To fully understand this situation it is helpful to turn to the work of Frantz Fanon. Fanon helped us to understand that in racist societies the oppressors maintain their control through violent repression of the citizenry by bringing the violence of colonialism and/or racism into the minds and homes of the oppressed. The development of revolutionary violence then is always proportional to the violence of the oppressor (Fanon, 2001, 29, 69). As such the heightened levels of violence were directly proportional to the heightened repression from an increasingly militarized police and National Guard. As such, for Fanon it is the dehumanizing violence of oppression that fosters the explosive drive towards revolutionary change.
Far from promoting violence, as many commentators have claimed, Fanon was diagnosing the role violence plays in resisting oppression. Fanon acknowledges that violence is cathartic for oppressed people, although he maintains a critical stance in his treatment of violence and stops short of a wholesale endorsement. It is important to remember that Fanon was always strategic in his calls to resist oppression and that beyond being a revolutionary, he was first and foremost a doctor. As such, to follow the example of Frantz Fanon at this important moment is to work towards the development of a long-term and sustainable strategy of resistance. In Michael Brown Sr.’s message calling for people to work together to create lasting change and to not let his son’s death be in vain, we can hear the call for a long-term and sustainable resistance being made. Now the onus to answer this call is on us.

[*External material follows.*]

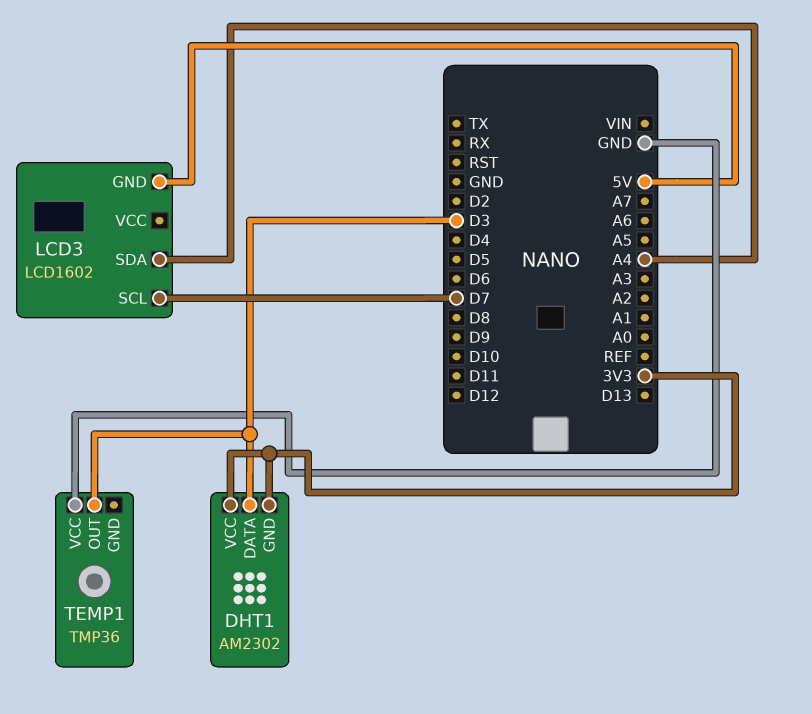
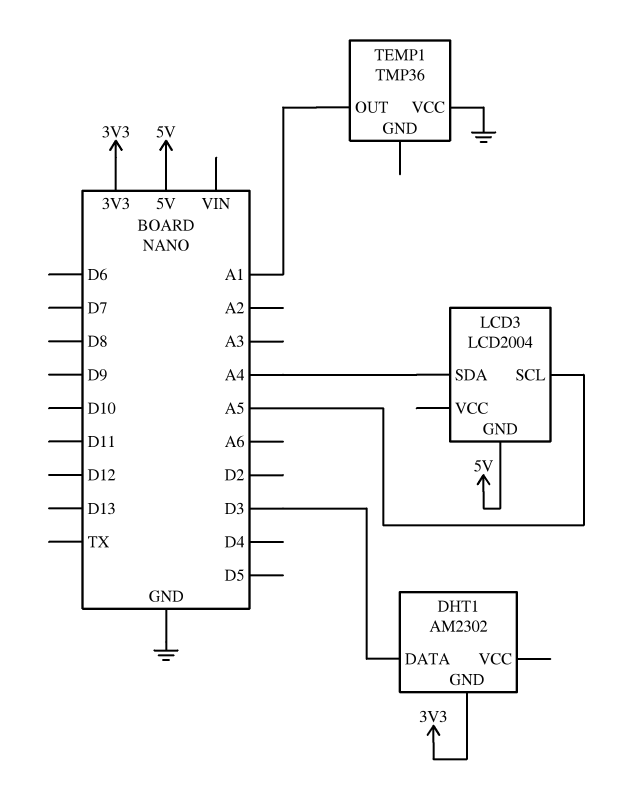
DHT1 pin VCC: 3V3 -> none
LCD3: LCD1602 -> LCD2004
LCD3 pin SCL: D7 -> A5
TEMP1 pin OUT: D3 -> A1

As Fanon’s clinical work brought to light (2001, ch. 5), life within oppressive societies hurts everybody, the oppressors and the oppressed. As such, the imperative to resist an oppressive and militarized police force that is able to “lawfully” kill unarmed civilians must be answered from all segments of American society, regardless of any perceived difference. The exigency to answer the call to resistance issued from Ferguson is also felt here in the UK. As Mathew Ryder noted, the Duggan verdict set a dangerous precedent here in the UK. Mark Duggan’s killing may have been lawful because of the officer V53’s “honest but mistaken belief that he was more dangerous than he actually was”. That is to say that the killing of an unarmed black male here, just like in the US, can now be “legally” justified due to the racist assumption that black men are inherently dangerous and violent.
One opportunity to this call to resist is happening today. There will be a vigil in solidarity with the Ferguson protestors outside the US embassy, 26 November 2014 at 7pm.
As I argued last January, the state is constructing its sovereignty, conceptualized as the sovereign right to use lethal force, vis-à-vis a dehumanized internal and threatening “Other”. However, in the US the façade of the state only “lawfully” killing “gangsters” or other threatening criminals has fallen away. Now the only thing needed to be perceived as threatening and lawfully killed is skin colour. As the protests in Ferguson and across America graphically illustrate, this is being actively resisted in the US. However, the onus to resist this is also significant here in the UK to prevent the dangerous precedent set by the Duggan killing from metastasising.
Anthony Faramelli is a PhD student at The London Graduate School and part-time lecturer in Media and Culture Studies at Kingston University.